:: Action item ::
Collect all lines below with the string "root".

Start of Supplied entries

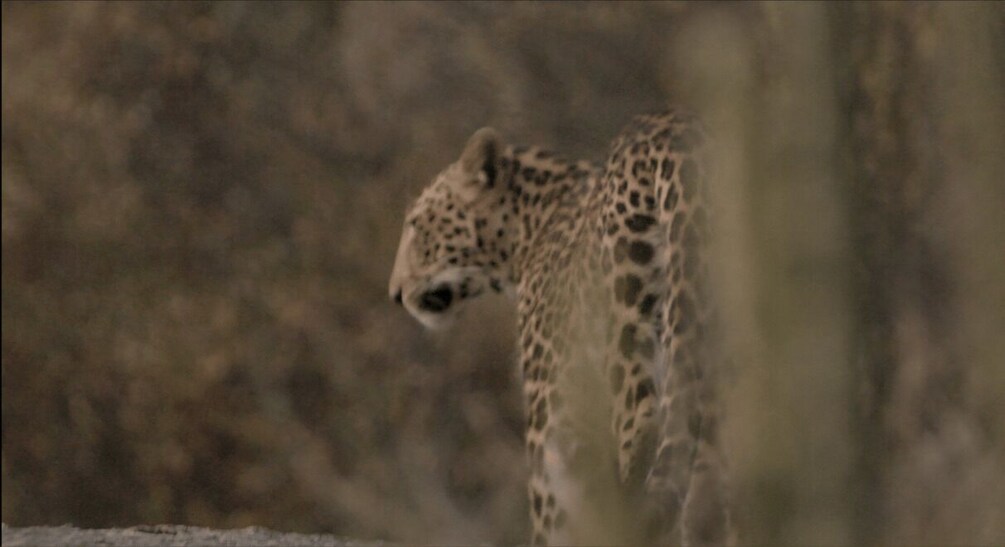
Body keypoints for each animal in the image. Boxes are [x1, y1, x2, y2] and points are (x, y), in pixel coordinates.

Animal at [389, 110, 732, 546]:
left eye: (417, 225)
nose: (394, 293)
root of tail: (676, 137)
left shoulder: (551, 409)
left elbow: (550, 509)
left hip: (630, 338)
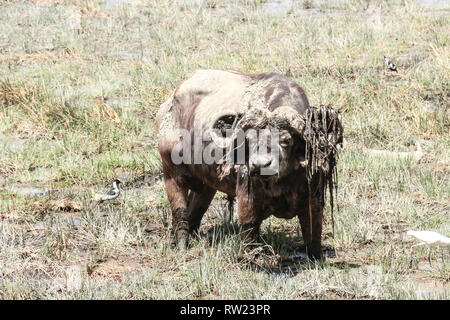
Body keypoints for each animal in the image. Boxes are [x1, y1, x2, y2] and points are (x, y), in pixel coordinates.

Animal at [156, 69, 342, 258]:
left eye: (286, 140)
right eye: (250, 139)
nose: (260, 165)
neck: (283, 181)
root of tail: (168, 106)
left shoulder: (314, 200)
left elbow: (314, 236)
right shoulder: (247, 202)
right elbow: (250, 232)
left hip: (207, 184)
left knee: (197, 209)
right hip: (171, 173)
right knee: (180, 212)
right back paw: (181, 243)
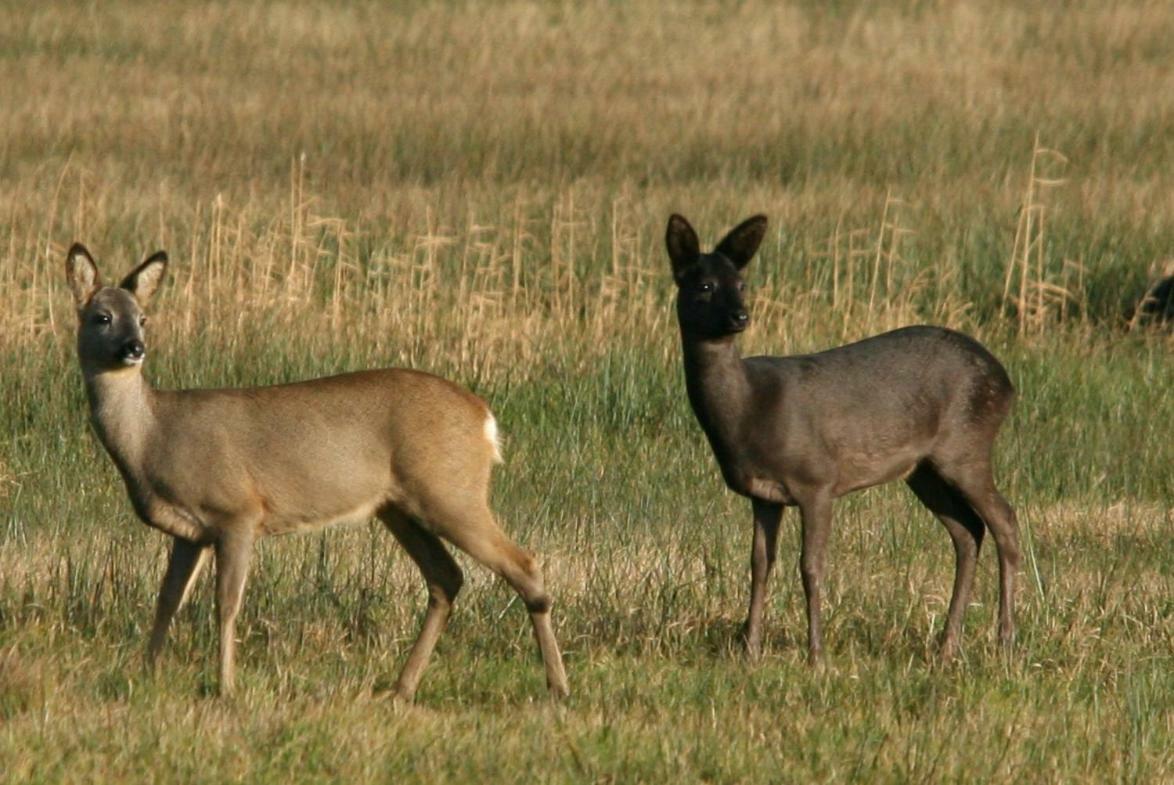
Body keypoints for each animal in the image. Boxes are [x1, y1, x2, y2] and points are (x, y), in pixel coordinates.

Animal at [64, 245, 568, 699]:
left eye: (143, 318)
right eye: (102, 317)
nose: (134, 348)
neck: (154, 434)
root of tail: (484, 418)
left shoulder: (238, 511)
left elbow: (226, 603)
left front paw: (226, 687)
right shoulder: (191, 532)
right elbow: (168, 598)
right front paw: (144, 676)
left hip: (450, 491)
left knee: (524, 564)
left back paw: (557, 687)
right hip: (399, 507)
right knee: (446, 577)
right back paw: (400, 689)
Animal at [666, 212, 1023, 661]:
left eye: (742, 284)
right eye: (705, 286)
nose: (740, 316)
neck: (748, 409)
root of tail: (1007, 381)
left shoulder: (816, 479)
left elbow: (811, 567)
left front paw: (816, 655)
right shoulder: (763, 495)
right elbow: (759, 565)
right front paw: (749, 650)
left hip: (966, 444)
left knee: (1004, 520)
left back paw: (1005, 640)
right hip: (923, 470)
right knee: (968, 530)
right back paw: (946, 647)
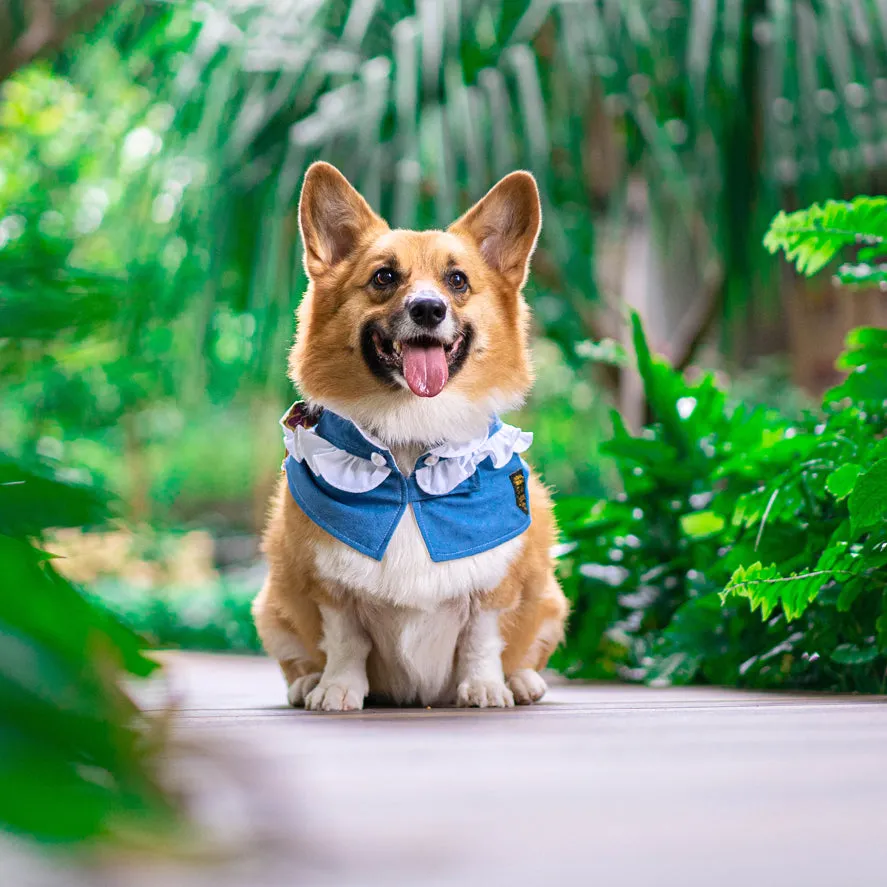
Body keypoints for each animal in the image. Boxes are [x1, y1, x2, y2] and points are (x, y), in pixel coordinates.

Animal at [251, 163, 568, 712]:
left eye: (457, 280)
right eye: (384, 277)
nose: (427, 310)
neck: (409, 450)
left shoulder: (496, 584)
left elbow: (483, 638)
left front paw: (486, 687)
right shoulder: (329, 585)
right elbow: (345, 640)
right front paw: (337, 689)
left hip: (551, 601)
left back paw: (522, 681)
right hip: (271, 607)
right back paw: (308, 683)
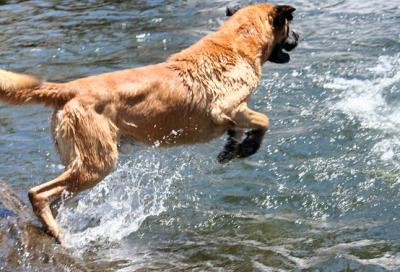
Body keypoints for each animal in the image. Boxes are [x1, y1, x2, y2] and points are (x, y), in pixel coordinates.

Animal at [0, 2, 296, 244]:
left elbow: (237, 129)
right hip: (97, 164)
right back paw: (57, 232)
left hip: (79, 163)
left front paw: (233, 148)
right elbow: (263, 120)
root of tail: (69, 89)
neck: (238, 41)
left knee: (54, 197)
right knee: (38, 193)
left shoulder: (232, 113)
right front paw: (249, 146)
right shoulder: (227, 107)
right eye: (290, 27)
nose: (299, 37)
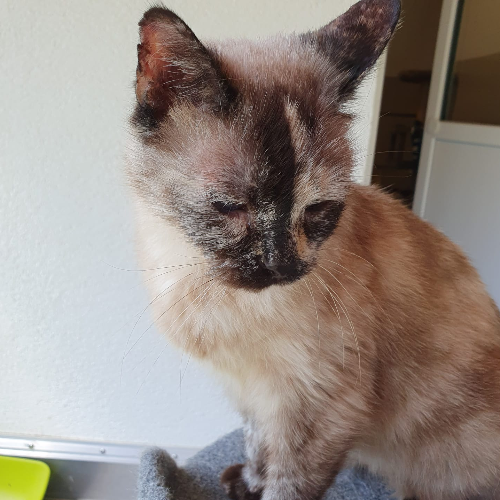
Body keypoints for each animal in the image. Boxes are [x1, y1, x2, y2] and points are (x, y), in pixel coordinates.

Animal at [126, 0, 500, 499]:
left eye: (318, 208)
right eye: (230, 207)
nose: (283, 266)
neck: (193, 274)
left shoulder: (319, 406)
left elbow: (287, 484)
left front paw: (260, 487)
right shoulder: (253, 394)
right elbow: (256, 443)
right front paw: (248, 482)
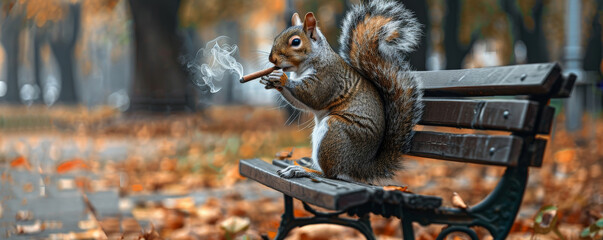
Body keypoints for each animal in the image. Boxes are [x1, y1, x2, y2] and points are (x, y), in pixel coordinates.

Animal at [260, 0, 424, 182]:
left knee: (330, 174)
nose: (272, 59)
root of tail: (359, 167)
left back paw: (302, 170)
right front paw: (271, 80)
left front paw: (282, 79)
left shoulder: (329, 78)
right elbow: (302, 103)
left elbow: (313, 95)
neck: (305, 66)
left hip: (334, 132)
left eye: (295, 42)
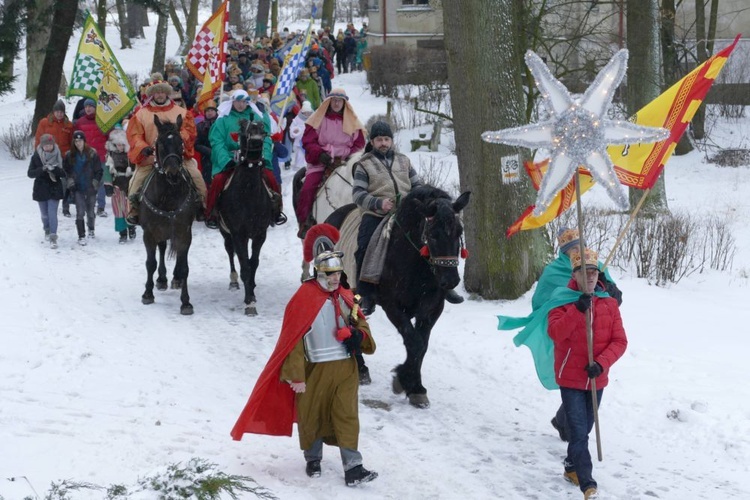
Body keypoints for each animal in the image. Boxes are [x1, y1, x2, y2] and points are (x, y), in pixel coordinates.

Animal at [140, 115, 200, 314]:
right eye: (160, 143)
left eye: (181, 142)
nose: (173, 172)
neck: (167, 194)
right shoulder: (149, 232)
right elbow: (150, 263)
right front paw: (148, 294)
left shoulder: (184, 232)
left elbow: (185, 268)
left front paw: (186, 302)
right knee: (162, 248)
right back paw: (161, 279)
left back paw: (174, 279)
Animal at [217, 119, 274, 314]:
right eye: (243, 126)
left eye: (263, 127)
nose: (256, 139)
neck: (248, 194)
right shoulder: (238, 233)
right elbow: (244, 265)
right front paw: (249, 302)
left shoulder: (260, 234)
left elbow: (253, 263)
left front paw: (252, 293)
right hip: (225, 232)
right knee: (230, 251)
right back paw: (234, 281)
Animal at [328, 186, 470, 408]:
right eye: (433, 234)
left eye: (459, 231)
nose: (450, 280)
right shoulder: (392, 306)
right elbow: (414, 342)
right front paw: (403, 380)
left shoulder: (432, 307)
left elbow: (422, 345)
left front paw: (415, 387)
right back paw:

End of Supplied entries

:: Solution to the exercise ::
root of tail: (676, 137)
root of tail: (168, 106)
root of tail: (484, 418)
root of tail: (1007, 381)
root of tail: (69, 89)
root of tail: (359, 167)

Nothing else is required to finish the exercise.